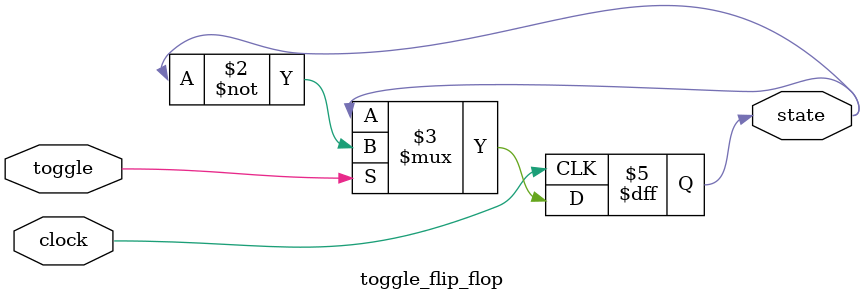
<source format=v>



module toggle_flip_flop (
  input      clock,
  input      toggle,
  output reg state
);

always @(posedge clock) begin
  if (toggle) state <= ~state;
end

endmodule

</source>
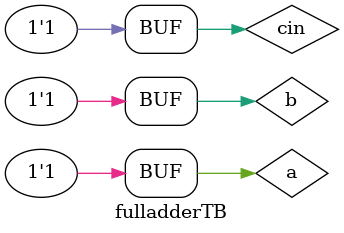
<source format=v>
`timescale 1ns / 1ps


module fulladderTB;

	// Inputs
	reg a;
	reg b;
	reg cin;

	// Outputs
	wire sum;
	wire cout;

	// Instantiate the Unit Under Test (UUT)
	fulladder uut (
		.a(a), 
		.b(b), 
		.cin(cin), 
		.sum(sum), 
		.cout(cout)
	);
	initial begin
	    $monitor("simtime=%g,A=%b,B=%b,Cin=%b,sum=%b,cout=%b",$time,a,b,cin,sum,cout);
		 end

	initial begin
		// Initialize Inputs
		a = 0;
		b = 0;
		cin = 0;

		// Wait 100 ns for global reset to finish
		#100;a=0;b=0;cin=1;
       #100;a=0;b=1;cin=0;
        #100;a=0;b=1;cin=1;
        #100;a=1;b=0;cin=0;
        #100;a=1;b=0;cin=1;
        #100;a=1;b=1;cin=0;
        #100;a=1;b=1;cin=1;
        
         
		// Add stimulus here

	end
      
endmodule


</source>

...

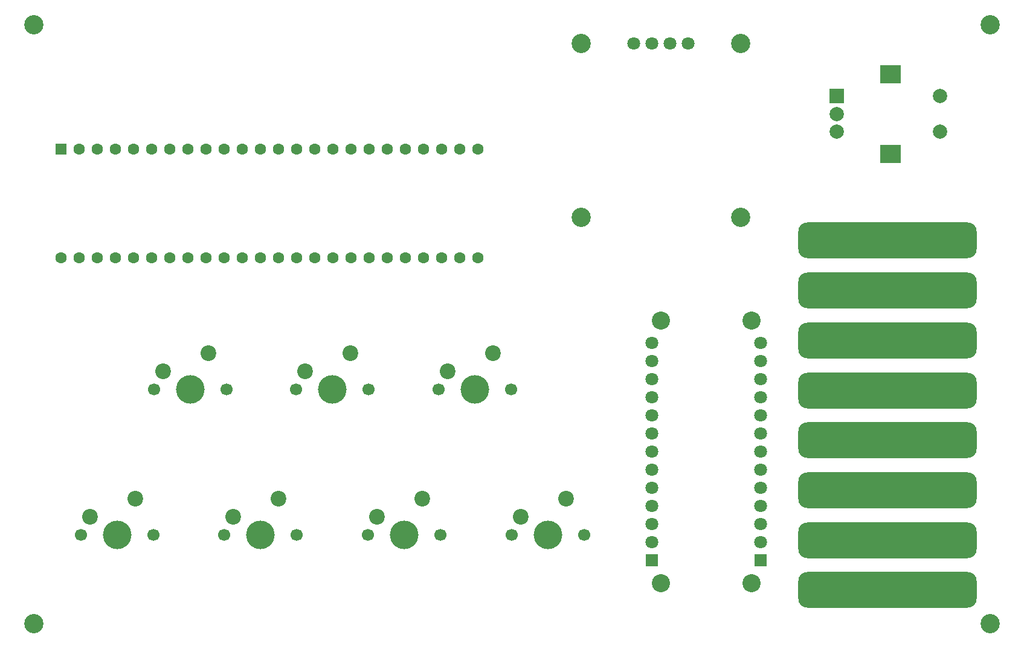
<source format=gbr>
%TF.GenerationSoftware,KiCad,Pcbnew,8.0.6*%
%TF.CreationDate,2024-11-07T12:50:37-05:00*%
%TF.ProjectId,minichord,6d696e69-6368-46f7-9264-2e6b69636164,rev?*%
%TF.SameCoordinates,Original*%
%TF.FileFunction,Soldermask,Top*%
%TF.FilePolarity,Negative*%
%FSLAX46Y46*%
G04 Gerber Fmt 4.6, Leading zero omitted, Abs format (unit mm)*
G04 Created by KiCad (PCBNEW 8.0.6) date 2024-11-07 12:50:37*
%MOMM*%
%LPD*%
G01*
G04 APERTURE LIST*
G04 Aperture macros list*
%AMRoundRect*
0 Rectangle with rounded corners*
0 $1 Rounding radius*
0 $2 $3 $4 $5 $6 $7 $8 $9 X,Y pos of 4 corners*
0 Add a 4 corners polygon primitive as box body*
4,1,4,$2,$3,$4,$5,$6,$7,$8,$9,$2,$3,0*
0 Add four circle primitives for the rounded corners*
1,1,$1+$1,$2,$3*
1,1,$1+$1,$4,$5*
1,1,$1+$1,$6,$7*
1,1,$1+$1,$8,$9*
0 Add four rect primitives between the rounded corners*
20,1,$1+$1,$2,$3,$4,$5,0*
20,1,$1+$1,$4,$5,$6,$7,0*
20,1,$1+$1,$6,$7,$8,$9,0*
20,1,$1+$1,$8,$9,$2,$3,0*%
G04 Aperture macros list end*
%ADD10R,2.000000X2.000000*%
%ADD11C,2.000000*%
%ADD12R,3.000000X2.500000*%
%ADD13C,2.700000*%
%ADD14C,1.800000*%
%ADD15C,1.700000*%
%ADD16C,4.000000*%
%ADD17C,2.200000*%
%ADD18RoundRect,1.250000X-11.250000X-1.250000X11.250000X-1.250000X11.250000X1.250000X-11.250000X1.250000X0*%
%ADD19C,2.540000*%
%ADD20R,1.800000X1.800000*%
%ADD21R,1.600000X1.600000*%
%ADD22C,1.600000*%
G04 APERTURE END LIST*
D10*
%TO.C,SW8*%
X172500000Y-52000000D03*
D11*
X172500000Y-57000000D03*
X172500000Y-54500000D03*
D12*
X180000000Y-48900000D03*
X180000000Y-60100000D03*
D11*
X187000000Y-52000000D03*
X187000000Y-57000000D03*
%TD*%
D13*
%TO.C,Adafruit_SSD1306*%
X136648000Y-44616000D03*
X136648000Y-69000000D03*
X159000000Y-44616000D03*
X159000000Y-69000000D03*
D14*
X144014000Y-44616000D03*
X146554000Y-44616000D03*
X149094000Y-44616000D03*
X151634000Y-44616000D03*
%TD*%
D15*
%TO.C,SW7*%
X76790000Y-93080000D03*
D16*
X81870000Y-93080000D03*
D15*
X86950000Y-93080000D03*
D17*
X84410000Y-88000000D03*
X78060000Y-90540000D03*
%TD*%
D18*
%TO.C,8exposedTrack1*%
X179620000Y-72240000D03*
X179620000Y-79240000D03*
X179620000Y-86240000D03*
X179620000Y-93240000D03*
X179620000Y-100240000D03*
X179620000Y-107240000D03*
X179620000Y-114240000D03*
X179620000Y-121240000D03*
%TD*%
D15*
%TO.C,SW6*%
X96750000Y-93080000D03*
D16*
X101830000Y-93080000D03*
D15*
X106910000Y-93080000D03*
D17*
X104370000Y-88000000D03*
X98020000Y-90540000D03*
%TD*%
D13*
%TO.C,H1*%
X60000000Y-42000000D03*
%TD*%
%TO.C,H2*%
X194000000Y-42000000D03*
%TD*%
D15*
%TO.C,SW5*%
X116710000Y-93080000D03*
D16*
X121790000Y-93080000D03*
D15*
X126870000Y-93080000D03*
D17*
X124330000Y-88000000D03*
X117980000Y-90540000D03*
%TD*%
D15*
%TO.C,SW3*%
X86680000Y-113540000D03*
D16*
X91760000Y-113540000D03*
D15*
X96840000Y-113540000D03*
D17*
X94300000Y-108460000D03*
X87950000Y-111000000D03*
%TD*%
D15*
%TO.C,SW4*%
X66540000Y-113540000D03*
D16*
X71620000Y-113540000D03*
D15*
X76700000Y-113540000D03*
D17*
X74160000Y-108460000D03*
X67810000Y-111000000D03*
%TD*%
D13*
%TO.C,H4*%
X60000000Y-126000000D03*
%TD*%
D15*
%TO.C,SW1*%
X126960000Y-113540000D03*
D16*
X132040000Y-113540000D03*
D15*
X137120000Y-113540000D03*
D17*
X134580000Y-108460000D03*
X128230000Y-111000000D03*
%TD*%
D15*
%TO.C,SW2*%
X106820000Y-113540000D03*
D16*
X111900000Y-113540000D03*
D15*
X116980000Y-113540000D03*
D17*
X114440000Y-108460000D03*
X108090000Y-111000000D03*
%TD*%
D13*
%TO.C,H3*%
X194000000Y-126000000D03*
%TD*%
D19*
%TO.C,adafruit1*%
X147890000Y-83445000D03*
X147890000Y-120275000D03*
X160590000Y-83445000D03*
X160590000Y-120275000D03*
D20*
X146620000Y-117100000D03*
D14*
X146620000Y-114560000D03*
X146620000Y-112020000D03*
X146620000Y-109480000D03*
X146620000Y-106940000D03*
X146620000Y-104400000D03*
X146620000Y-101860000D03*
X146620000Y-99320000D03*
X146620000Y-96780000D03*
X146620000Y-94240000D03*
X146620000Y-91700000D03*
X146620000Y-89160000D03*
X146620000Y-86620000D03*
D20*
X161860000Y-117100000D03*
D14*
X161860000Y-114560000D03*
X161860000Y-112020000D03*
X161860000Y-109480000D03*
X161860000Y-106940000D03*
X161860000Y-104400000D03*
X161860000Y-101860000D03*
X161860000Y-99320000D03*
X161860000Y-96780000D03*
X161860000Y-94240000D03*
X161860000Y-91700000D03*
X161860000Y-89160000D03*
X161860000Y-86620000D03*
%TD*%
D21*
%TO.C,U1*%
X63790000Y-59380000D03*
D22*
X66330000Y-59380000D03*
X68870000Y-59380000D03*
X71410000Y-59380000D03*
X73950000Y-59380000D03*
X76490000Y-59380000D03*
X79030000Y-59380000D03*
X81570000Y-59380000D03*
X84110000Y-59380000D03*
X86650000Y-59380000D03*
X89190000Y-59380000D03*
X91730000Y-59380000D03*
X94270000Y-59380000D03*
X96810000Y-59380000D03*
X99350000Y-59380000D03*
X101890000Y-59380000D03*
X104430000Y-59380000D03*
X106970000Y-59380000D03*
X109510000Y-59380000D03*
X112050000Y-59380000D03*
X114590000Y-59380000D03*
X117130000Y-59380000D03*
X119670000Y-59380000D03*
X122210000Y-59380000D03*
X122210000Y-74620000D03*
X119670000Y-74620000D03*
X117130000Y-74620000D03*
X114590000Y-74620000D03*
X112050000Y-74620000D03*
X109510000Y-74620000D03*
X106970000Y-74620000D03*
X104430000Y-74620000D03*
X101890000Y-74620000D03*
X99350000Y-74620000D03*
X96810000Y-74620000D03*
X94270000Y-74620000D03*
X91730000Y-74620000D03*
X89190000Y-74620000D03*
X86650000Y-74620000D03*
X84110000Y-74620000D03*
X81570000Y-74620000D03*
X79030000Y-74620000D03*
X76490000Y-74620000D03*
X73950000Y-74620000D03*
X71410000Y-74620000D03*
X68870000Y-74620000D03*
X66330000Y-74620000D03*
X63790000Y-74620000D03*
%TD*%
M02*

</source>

To do:
Where in the entries does the word "four" occur? Copy out each line that has it.

Worked solution:
0 Add four circle primitives for the rounded corners*
0 Add four rect primitives between the rounded corners*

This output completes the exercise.